Obwohl also offensichtlich ugly, hat er dennoch sich die Liebhaber vom Hals halten müssen, vor allem die bisexuellen Söhne der Athener Aristokratie, von denen einige in ihn, dem Lehrer der Philosophie, verliebt waren. Doch Sokrates war offensichtlich nicht homosexuell, und es ist nicht wenig erstaunlich, als welch ungeheurer Affront gegen die allgemeine Moral zumindest der Oberschicht, von der Platon in unmittelbarer Beteiligung berichtet, das damals empfunden wurde. Wir wissen von seinem Leben ziemlich genau aus zwei unterschiedlichen Quellen: Platon und Xenophon. Die Tatsache, dass insbesondere Platon in seinen Sokratischen Dialogen ein schriftstellerisches Wunderwerk geschaffen hat, dass nicht nur sehr leicht zu lesen ist, sondern die Grundlage des westlichen Denkens überhaupt darstellt, unterstreicht die Bedeutung dieses Menschen Sokrates, eines Suchers und frommen Mannes, der immer wieder um die Bedeutung des Göttlichen gerungen hat (und sich im platonischen Werk, beispielsweise in Bezug auf Eros auch widerspricht). Sokrates und Jesus haben nichts geschrieben, hinterlassen (Jesus einmal im Sand).

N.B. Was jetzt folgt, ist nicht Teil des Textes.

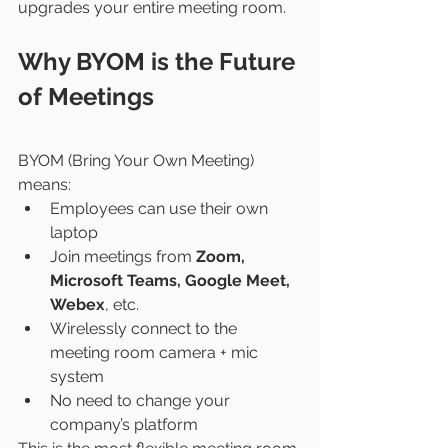
upgrades your entire meeting room.
Why BYOM is the Future 
of Meetings
BYOM (Bring Your Own Meeting) 
means:
Employees can use their own 
laptop
Join meetings from 
Zoom, 
Microsoft Teams, Google Meet, 
Webex
, etc.
Wirelessly connect to the 
meeting room camera + mic 
system
No need to change your 
company’s platform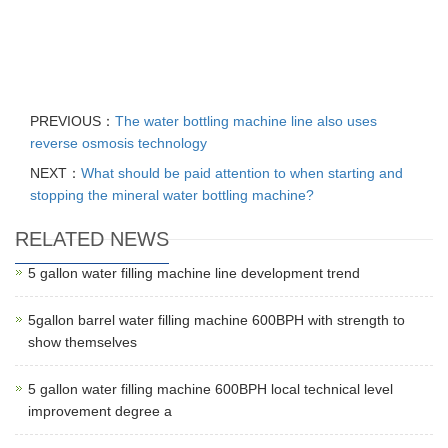
PREVIOUS：
The water bottling machine line also uses
reverse osmosis technology
NEXT：
What should be paid attention to when starting and
stopping the mineral water bottling machine?
RELATED NEWS
5 gallon water filling machine line development trend
5gallon barrel water filling machine 600BPH with strength to
show themselves
5 gallon water filling machine 600BPH local technical level
improvement degree a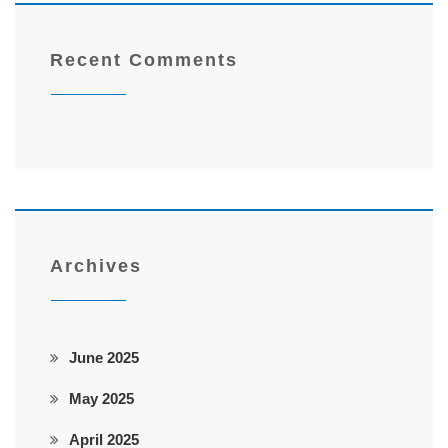
Recent Comments
Archives
June 2025
May 2025
April 2025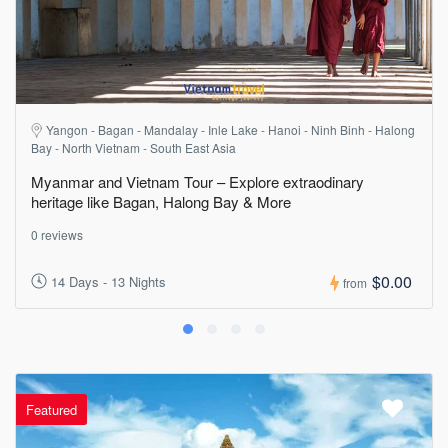
Yangon - Bagan - Mandalay - Inle Lake - Hanoi - Ninh Binh - Halong
Bay - North Vietnam - South East Asia
Myanmar and Vietnam Tour – Explore extraodinary
heritage like Bagan, Halong Bay & More
0 reviews
$0.00
14 Days - 13 Nights
from
Featured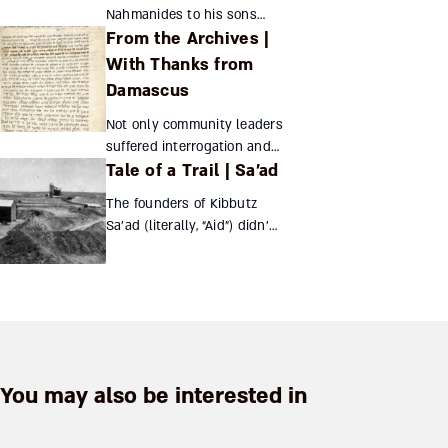
Sender Jarmulowsky,
Nahmanides to his sons
they crea...
From the Archives |
provide a glimpse of his
personal life Nahmanides’
With Thanks from
scant surviving personal
Damascus
correspondence includes the
Not only community leaders
following two...
suffered interrogation and
Tale of a Trail | Sa’ad
humiliation in the Damascus
Affair – so did their wives.
The founders of Kibbutz
Their letter of thanks recently
Sa’ad (literally, “Aid”) didn’t
came to light Yo...
choose that name, but the
establishment of this
collective between Gaza
and Beersheba in 1947
certainly ...
You may also be interested in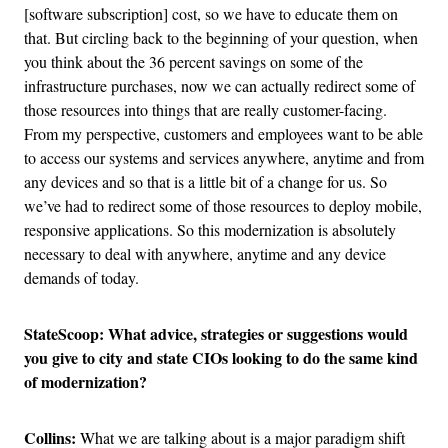
[software subscription] cost, so we have to educate them on
that. But circling back to the beginning of your question, when
you think about the 36 percent savings on some of the
infrastructure purchases, now we can actually redirect some of
those resources into things that are really customer-facing.
From my perspective, customers and employees want to be able
to access our systems and services anywhere, anytime and from
any devices and so that is a little bit of a change for us. So
we’ve had to redirect some of those resources to deploy mobile,
responsive applications. So this modernization is absolutely
necessary to deal with anywhere, anytime and any device
demands of today.
StateScoop: What advice, strategies or suggestions would
you give to city and state CIOs looking to do the same kind
of modernization?
Collins:
What we are talking about is a major paradigm shift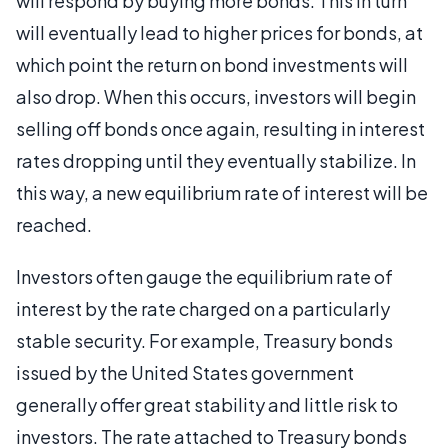
will respond by buying more bonds. This in turn
will eventually lead to higher prices for bonds, at
which point the return on bond investments will
also drop. When this occurs, investors will begin
selling off bonds once again, resulting in interest
rates dropping until they eventually stabilize. In
this way, a new equilibrium rate of interest will be
reached.
Investors often gauge the equilibrium rate of
interest by the rate charged on a particularly
stable security. For example, Treasury bonds
issued by the United States government
generally offer great stability and little risk to
investors. The rate attached to Treasury bonds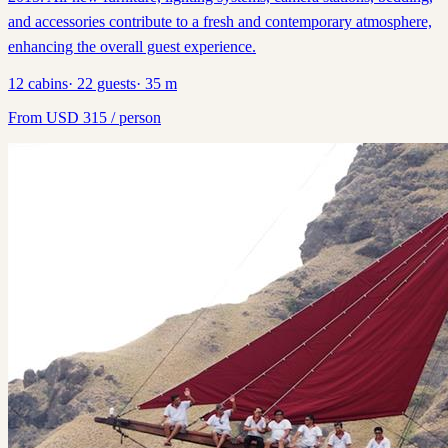
and accessories contribute to a fresh and contemporary atmosphere,
enhancing the overall guest experience.
12
cabins
·
22
guests
·
35
m
From
USD
315
/ person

„Als ich mich eben anschickte, mein Guter“, sagt Sokrates im platonischen Werk Phaidros – dem tiefsten, was über Schrift geschrieben und gesagt wurde seit je – „durch den Bach zu gehen, geschah mir, wie ich es gewohnt, jenes dämonische Zeichen – immer hemmt es mich nur, wenn ich etwas unternehmen will -, und es war mir, als vernähme ich aus diesem Orte eine Stimme, die mir verbot, davonzugehen, bevor ich mich entsühnt hätte, weil ich gegen die Gottheit gefrevelt hätte.“

Was nun war dieses „dämonische Zeichen“?

Hierzu schreibt, freilich fast ein halbes Jahrtausend später Plutarch:

„Gut“, sagte Theokritos, „Aber den Schutzgeist, das Daimonion des Sokrates, mein Bester! Sollen wir das auch für Schwindel erklären und wofür?“ … Hier unterbrach mein Vater, und sagte: „Wahrhaftig Galaxidoros, auch ich habe von einem Mann aus Megara und er von Terpsion gehört, dass der Schutzgeist des Sokrates ein Niesen war, teils ein eigenes, teil von anderen; nieste ein anderer zu seiner Rechten, sei es hinter, sei es vor ihm, so schritt er zur Ausführung des Vorgehabten, wenn aber zur Linken, dann nahm er davon Abstand; und was das eigene Niesen angeht, so bestärkte es den Entschluss, wenn er noch am Überlegen war, und hielt ihn auf und hemmte ihn, wenn er schon bei der Ausführung war.“

Ich lebe danach seit einigen Jahren, und habe es für wahr befunden. Wer sich die Mühe machen will, den Original-Text bei Plutarch zu lesen: go for it, er ist tiefer, als der Tag gedacht!